What if you couldn’t remember?
“What’s a memory?” he asked.
“Something warm, my child. something warm.”
“What’s a memory?” he asked.
“Something from long ago, me lad. Something from long ago.”
“What’s a memory?” he asked.
“Something that makes you cry, my boy. Something that makes you cry.”
“What’s a memory?” he asked.
“Something that makes you laugh, my darlin’. Something that makes you laugh.”
“What’s a memory?” he asked.
“Something as precious as gold, young man. Something as precious as gold.”Wilfrid Gordon McDonald Partridge by Mem Fox
I’m watching my grandfather go downhill quickly, and it is breaking my heart.
He’s forgetting things.
Conversations. People. Life.
My Pap, the one I am so close to. The one who used to make up stories with me, play wiffle ball in the back yard, tell me how to take care of my flowers, sing silly songs, build snowmen. The one who baked gazillions of Christmas cookies and grilled on his patio with silly aprons on. The one whose lap I would sit on for hours, even nap on, the smell of Old Spice soothing me to sleep.
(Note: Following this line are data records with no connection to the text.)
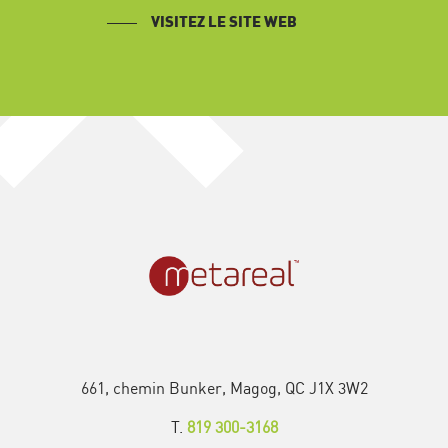
VISITEZ LE SITE WEB
661, chemin Bunker, Magog, QC J1X 3W2
T.
819 300-3168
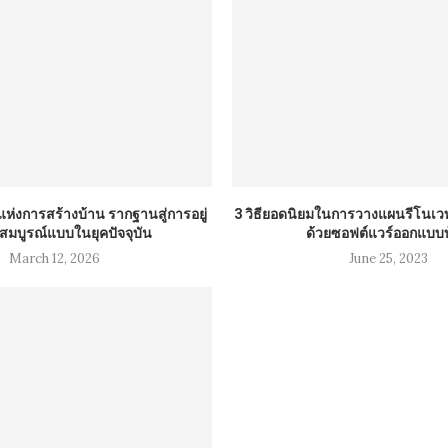
ห่งการสร้างบ้าน รากฐานสู่การอยู่
3 วิธียอดนิยมในการวางแผนรีโน
ี่สมบูรณ์แบบในยุคปัจจุบัน
ด้วยซอฟต์แวร์ออกแบบ
March 12, 2026
June 25, 2023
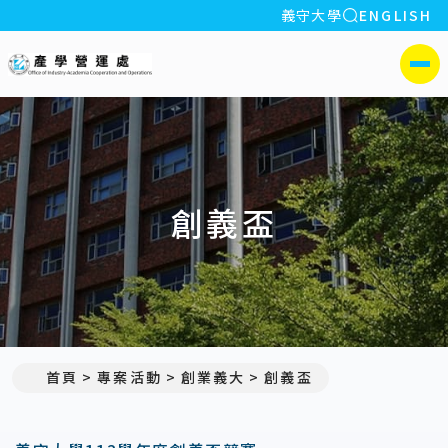
全站搜索
義守大學
ENGLISH
:::
義守大學產學營運處
側選單
創義盃
首頁
專案活動
創業義大
創義盃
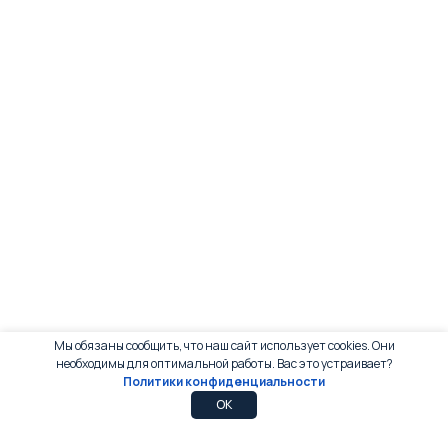
Мы обязаны сообщить, что наш сайт использует cookies. Они
необходимы для оптимальной работы. Вас это устраивает?
Политики конфиденциальности
0
0
OK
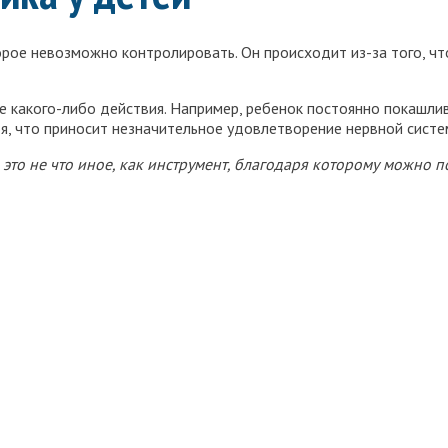
рое невозможно контролировать. Он происходит из-за того, чт
 какого-либо действия. Например, ребенок постоянно покашлива
я, что приносит незначительное удовлетворение нервной систе
это не что иное, как инструмент, благодаря которому можно 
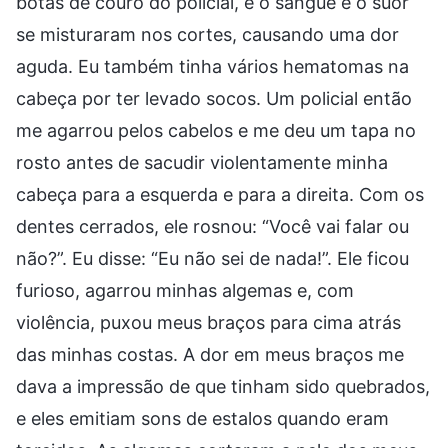
botas de couro do policial, e o sangue e o suor
se misturaram nos cortes, causando uma dor
aguda. Eu também tinha vários hematomas na
cabeça por ter levado socos. Um policial então
me agarrou pelos cabelos e me deu um tapa no
rosto antes de sacudir violentamente minha
cabeça para a esquerda e para a direita. Com os
dentes cerrados, ele rosnou: “Você vai falar ou
não?”. Eu disse: “Eu não sei de nada!”. Ele ficou
furioso, agarrou minhas algemas e, com
violência, puxou meus braços para cima atrás
das minhas costas. A dor em meus braços me
dava a impressão de que tinham sido quebrados,
e eles emitiam sons de estalos quando eram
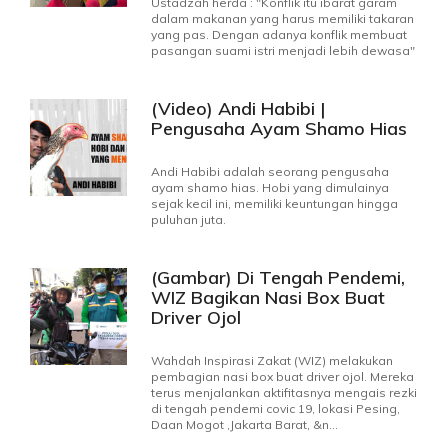
Ustadzah herda : "Konflik itu ibarat garam
dalam makanan yang harus memiliki takaran
yang pas. Dengan adanya konflik membuat
pasangan suami istri menjadi lebih dewasa"
(Video) Andi Habibi |
Pengusaha Ayam Shamo Hias
Andi Habibi adalah seorang pengusaha
ayam shamo hias. Hobi yang dimulainya
sejak kecil ini, memiliki keuntungan hingga
puluhan juta.
(Gambar) Di Tengah Pendemi,
WIZ Bagikan Nasi Box Buat
Driver Ojol
Wahdah Inspirasi Zakat (WIZ) melakukan
pembagian nasi box buat driver ojol. Mereka
terus menjalankan aktifitasnya mengais rezki
di tengah pendemi covic 19, lokasi Pesing,
Daan Mogot ,Jakarta Barat, &n...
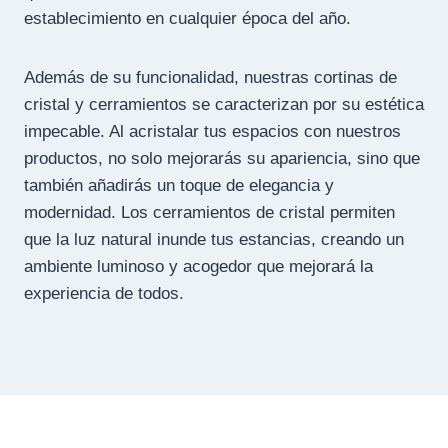
establecimiento en cualquier época del año.
Además de su funcionalidad, nuestras cortinas de
cristal y cerramientos se caracterizan por su estética
impecable. Al acristalar tus espacios con nuestros
productos, no solo mejorarás su apariencia, sino que
también añadirás un toque de elegancia y
modernidad. Los cerramientos de cristal permiten
que la luz natural inunde tus estancias, creando un
ambiente luminoso y acogedor que mejorará la
experiencia de todos.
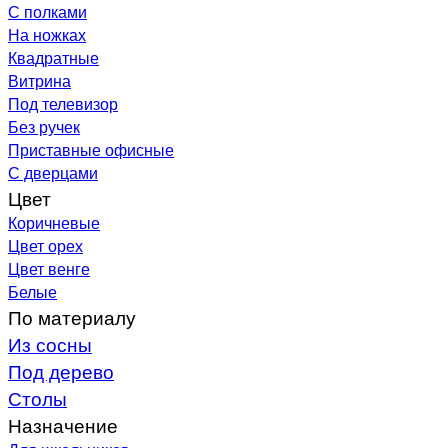
С полками
На ножках
Квадратные
Витрина
Под телевизор
Без ручек
Приставные офисные
С дверцами
Цвет
Коричневые
Цвет орех
Цвет венге
Белые
По материалу
Из сосны
Под дерево
Столы
Назначение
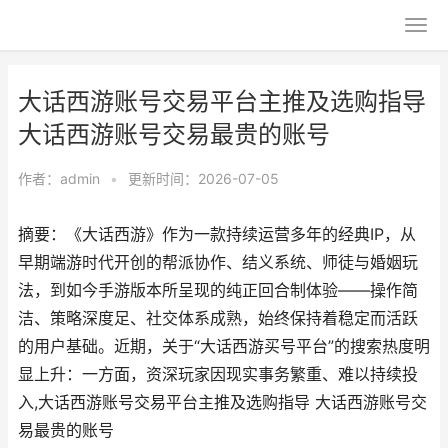
大话西游账号交易平台主推及选购指导
大话西游账号交易最贵的账号
作者：
admin
•
更新时间：2026-07-05
摘要：《大话西游》作为一款持续运营多年的经典IP，从
早期端游时代开创的帮派协作、结义系统、师徒与婚姻玩
法，到如今手游版本所呈现的纯正回合制体验——操作简
洁、策略深度足、社交体系成熟，始终保持着稳定而活跃
的用户基础。近期，关于“大话西游买号平台”的搜索热度明
显上升：一方面，资深玩家因现实事务繁重、难以持续投
入,大话西游账号交易平台主推及选购指导 大话西游账号交
易最贵的账号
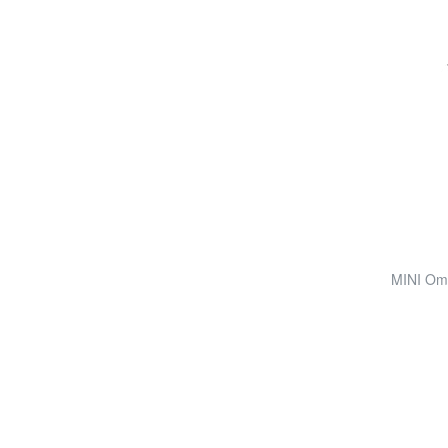
MINI Omb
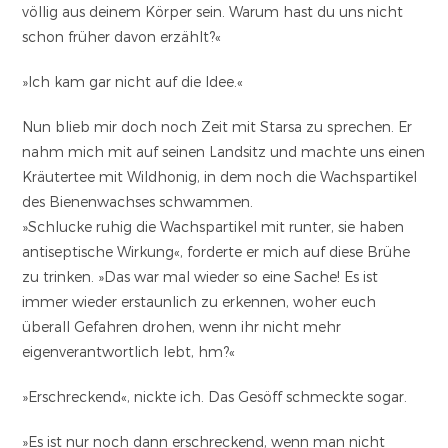
völlig aus deinem Körper sein. Warum hast du uns nicht
schon früher davon erzählt?«
»Ich kam gar nicht auf die Idee.«
Nun blieb mir doch noch Zeit mit Starsa zu sprechen. Er
nahm mich mit auf seinen Landsitz und machte uns einen
Kräutertee mit Wildhonig, in dem noch die Wachspartikel
des Bienenwachses schwammen.
»Schlucke ruhig die Wachspartikel mit runter, sie haben
antiseptische Wirkung«, forderte er mich auf diese Brühe
zu trinken. »Das war mal wieder so eine Sache! Es ist
immer wieder erstaunlich zu erkennen, woher euch
überall Gefahren drohen, wenn ihr nicht mehr
eigenverantwortlich lebt, hm?«
»Erschreckend«, nickte ich. Das Gesöff schmeckte sogar.
»Es ist nur noch dann erschreckend, wenn man nicht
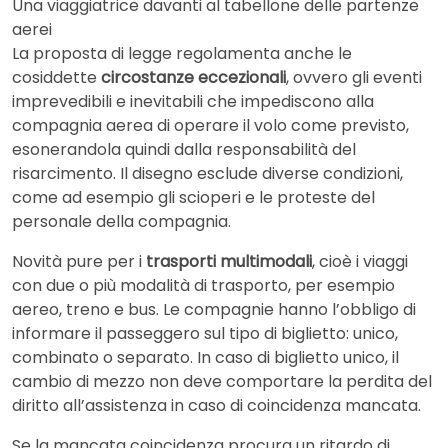
Una viaggiatrice davanti al tabellone delle partenze
aerei
La proposta di legge regolamenta anche le
cosiddette
circostanze eccezionali
, ovvero gli eventi
imprevedibili e inevitabili che impediscono alla
compagnia aerea di operare il volo come previsto,
esonerandola quindi dalla responsabilità del
risarcimento. Il disegno esclude diverse condizioni,
come ad esempio gli scioperi e le proteste del
personale della compagnia.
Novità pure per i
trasporti multimodali
, cioè i viaggi
con due o più modalità di trasporto, per esempio
aereo, treno e bus. Le compagnie hanno l’obbligo di
informare il passeggero sul tipo di biglietto: unico,
combinato o separato. In caso di biglietto unico, il
cambio di mezzo non deve comportare la perdita del
diritto all’assistenza in caso di coincidenza mancata.
Se la mancata coincidenza procura un ritardo di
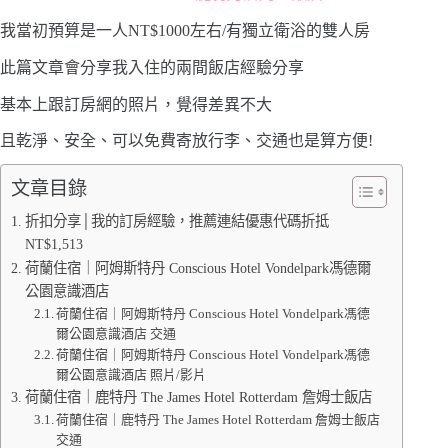
我當初預算是一人NT$1000左右/有獨立衛浴的雙人房
此篇文章會分享我入住的兩間飯店經驗分享
基本上跟訂房網的照片，覺得差異不大
且乾淨、安全、可以免費寄放行李、交通也是算方便!
文章目錄
折扣分享│我的訂房經驗，推薦連結優惠代碼折抵
NT$1,513
荷蘭住宿｜阿姆斯特丹 Conscious Hotel Vondelpark馮德爾
公園意識酒店
荷蘭住宿｜阿姆斯特丹 Conscious Hotel Vondelpark馮德
爾公園意識酒店 交通
荷蘭住宿｜阿姆斯特丹 Conscious Hotel Vondelpark馮德
爾公園意識酒店 照片/影片
荷蘭住宿｜鹿特丹 The James Hotel Rotterdam 詹姆士飯店
荷蘭住宿｜鹿特丹 The James Hotel Rotterdam 詹姆士飯店
交通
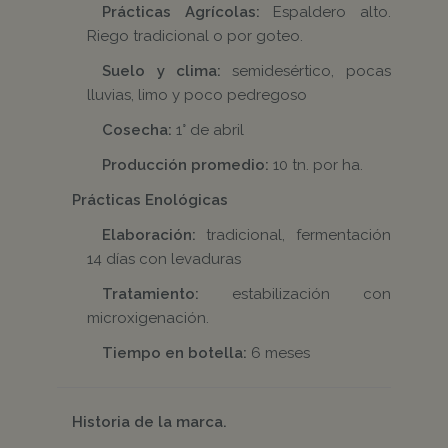
Prácticas Agrícolas:
Espaldero alto.
Riego tradicional o por goteo.
Suelo y clima:
semidesértico, pocas
lluvias, limo y poco pedregoso
Cosecha:
1° de abril
Producción promedio:
10 tn. por ha.
Prácticas Enológicas
Elaboración:
tradicional, fermentación
14 días con levaduras
Tratamiento:
estabilización con
microxigenación.
Tiempo en botella:
6 meses
Historia de la marca.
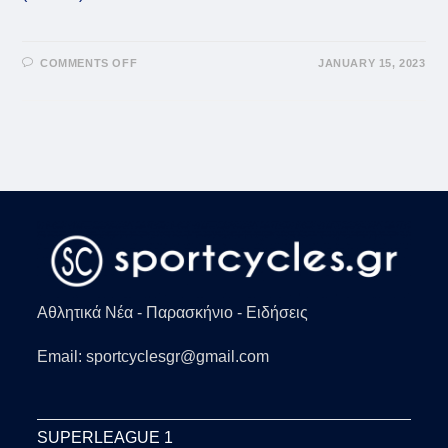
ON
COMMENTS OFF
JANUARY 15, 2023
ΚΏΣΤΑΣ
ΣΛΟΎΚΑΣ:
Ο
ΓΆΜΟΣ
ΚΑΙ
ΤΟ
ΞΈΦΡΕΝΟ
ΓΛΈΝΤΙ
ΤΟΥ
ΑΡΧΗΓΟΎ
ΤΟΥ
ΟΛΥΜΠΙΑΚΟΎ
(+VID)
Αθλητικά Νέα - Παρασκήνιο - Ειδήσεις
Email: sportcyclesgr@gmail.com
SUPERLEAGUE 1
As I’ve gotten older we would sit together and talk about those days. What it was like before his strokes and heart attacks.
Memories. There are so many of them. Every one with my grandfather in them is wonderful.
And he’s starting to forget.
So I hold onto them for him. And I remind him.
And I hold onto them for me, too.
Because those memories.
They are precious.
And my Pap?
He’s “Something as precious as gold, young man. Something as precious as gold.”